NEW YORK (TheStreet) -- Here is something investors can take to their "to-big-too-fail" banks: Authorities in China will never allow a full-blown credit crisis to decimate the world's second-largest economy.
Disappointing manufacturing data, a falling yuan and the country's first junk bond default have all contributed to perceived investing risks. However, Chinese government officials have learned from the sub-prime disaster in the U.S. (2008), as well as the sovereign debt catastrophe in Europe (2011). The nation will provide stimulus as necessary.

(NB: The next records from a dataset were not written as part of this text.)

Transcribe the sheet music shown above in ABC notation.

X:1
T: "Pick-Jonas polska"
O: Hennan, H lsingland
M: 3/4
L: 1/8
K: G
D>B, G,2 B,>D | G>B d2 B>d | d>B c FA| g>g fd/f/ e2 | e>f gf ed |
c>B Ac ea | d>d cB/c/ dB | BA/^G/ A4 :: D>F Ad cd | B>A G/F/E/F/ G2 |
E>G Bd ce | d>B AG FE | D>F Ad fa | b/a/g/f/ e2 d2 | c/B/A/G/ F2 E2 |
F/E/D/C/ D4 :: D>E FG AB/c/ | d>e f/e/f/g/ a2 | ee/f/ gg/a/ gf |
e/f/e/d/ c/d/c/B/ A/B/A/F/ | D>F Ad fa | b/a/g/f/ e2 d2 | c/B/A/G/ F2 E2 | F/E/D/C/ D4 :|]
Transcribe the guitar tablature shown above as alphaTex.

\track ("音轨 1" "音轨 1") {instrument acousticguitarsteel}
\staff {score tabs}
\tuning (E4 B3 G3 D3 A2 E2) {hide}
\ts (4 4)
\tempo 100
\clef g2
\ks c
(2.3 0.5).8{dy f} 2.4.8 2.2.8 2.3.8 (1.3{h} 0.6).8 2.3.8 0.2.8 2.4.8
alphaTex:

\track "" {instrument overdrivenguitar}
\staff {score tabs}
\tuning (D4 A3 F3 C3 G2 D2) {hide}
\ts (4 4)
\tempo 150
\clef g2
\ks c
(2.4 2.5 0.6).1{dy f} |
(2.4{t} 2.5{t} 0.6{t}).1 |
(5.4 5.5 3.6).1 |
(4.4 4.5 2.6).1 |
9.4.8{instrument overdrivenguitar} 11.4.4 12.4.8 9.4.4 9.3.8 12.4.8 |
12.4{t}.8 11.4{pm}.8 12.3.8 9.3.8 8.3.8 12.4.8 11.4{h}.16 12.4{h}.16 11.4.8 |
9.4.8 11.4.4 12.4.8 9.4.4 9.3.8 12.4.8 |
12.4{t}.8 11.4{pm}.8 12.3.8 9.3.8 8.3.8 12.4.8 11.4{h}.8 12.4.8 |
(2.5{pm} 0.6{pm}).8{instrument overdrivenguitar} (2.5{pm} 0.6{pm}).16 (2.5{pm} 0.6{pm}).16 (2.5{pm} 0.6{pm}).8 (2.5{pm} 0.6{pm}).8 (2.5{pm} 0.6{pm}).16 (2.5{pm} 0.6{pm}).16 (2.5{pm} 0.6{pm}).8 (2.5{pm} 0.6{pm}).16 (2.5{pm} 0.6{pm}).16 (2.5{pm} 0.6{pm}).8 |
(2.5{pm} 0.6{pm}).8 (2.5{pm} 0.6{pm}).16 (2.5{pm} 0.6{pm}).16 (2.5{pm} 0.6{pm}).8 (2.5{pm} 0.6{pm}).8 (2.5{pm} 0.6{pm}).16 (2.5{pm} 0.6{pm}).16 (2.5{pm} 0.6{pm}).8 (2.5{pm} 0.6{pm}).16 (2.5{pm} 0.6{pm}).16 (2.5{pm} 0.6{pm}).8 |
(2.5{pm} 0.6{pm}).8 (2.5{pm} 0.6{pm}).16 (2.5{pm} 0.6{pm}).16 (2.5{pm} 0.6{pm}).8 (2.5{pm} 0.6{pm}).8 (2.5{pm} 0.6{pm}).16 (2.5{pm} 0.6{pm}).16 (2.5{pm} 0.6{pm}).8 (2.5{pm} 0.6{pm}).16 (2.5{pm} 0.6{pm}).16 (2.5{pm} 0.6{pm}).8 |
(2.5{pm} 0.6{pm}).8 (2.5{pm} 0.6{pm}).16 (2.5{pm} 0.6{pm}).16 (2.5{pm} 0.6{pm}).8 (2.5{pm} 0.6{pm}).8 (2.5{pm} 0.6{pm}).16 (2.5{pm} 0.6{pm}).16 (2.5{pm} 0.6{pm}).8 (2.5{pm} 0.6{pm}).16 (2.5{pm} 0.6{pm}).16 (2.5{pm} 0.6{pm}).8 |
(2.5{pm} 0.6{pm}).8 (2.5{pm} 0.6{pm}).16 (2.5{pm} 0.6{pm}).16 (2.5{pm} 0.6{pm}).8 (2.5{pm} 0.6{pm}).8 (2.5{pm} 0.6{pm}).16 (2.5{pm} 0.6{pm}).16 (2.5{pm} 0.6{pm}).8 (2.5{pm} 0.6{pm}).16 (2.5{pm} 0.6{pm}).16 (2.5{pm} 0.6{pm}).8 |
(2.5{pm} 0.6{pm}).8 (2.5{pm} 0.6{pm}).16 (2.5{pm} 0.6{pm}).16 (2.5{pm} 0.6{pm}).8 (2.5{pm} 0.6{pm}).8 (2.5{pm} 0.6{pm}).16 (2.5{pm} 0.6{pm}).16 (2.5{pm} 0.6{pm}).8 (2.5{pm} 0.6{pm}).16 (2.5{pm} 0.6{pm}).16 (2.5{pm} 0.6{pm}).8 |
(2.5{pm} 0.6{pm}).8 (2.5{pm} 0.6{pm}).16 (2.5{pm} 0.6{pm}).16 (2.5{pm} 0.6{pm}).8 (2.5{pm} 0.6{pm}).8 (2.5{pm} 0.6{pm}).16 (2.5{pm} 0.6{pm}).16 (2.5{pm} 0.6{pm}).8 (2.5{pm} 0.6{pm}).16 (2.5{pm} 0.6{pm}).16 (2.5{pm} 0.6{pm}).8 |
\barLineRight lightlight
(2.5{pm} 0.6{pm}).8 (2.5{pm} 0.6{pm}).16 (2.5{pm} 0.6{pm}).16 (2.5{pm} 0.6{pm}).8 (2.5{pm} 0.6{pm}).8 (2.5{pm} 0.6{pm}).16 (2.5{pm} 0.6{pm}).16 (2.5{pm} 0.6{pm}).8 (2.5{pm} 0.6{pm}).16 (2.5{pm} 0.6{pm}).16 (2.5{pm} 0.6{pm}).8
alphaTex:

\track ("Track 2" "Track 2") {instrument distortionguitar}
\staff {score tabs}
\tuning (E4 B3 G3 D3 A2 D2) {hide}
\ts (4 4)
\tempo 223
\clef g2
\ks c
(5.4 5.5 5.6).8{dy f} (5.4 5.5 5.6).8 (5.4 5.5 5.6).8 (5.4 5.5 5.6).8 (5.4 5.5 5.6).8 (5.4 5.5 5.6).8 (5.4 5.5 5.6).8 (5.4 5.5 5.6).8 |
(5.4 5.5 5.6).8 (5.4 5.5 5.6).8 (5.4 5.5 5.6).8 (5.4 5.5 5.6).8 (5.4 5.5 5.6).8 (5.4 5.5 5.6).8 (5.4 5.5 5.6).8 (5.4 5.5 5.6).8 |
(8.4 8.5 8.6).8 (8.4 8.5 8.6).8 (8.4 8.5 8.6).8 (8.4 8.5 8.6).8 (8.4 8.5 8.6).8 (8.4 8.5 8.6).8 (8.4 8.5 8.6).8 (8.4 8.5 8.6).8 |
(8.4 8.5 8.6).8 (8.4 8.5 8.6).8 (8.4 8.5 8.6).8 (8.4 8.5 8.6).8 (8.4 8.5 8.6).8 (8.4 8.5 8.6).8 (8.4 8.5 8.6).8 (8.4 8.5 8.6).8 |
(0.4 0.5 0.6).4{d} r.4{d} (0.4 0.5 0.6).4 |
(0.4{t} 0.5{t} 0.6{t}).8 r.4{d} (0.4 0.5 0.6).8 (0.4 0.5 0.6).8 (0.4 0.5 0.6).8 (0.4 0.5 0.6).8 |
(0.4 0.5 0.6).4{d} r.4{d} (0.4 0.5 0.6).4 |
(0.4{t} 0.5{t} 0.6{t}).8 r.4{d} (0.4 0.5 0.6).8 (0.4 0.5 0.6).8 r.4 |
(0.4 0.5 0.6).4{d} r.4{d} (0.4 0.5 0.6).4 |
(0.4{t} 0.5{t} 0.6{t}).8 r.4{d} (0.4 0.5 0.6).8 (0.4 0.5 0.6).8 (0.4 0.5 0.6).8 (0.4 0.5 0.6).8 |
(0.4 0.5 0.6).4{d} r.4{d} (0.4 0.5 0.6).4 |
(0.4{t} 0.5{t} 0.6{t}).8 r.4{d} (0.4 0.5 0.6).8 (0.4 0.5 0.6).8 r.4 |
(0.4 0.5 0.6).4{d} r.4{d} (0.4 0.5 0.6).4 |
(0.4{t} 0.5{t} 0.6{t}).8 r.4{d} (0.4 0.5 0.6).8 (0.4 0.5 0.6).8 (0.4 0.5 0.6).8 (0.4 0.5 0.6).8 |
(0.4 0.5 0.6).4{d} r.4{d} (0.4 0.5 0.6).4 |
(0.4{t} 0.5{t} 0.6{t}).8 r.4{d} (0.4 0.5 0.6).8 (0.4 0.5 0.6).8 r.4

I have been wrong about China turning a corner before. In early January commentary describing country ETFs that would benefit from capital shifting abroad, I gave the highest accolades to iShares MSCI New Zealand (ENZL), iShares MSCI Netherlands (EWN) and SPDR S&P China (GXC). Both ENZL and EWN performed admirably, while any exposure to China proved detrimental in the first quarter.
Keep in mind, corporate earnings in the U.S. are decelerating; spending cuts and share buybacks cannot prop up profits indefinitely. Meanwhile, China's ability to stimulate its economy should provide the requisite stability for investors to consider countries that will benefit from the bottoming out of extreme China pessimism. In other words, you will probably need to broaden your horizons, even if you choose not to invest in China directly.Here are three Asian ETFs that should benefit from attractive fundamentals and increasingly improving technicals: 1. iShares MSCI South Korea (EWY). After three years of extraordinary volatility and complete futility, what makes South Korea worthy of consideration today?
For starters, EWY trades at roughly nine times present-year earnings. Not only is a 20% discount to Asia at large, it is a bona fide steal when compared with U.S. markets. Skirmishes with North Korea notwithstanding, EWY's 33% information technology weighting is desirable for those who wish to overweight the sector. (Am I the only one who believes Samsung (SSNLF) is one of the most innovative companies on the planet right now?)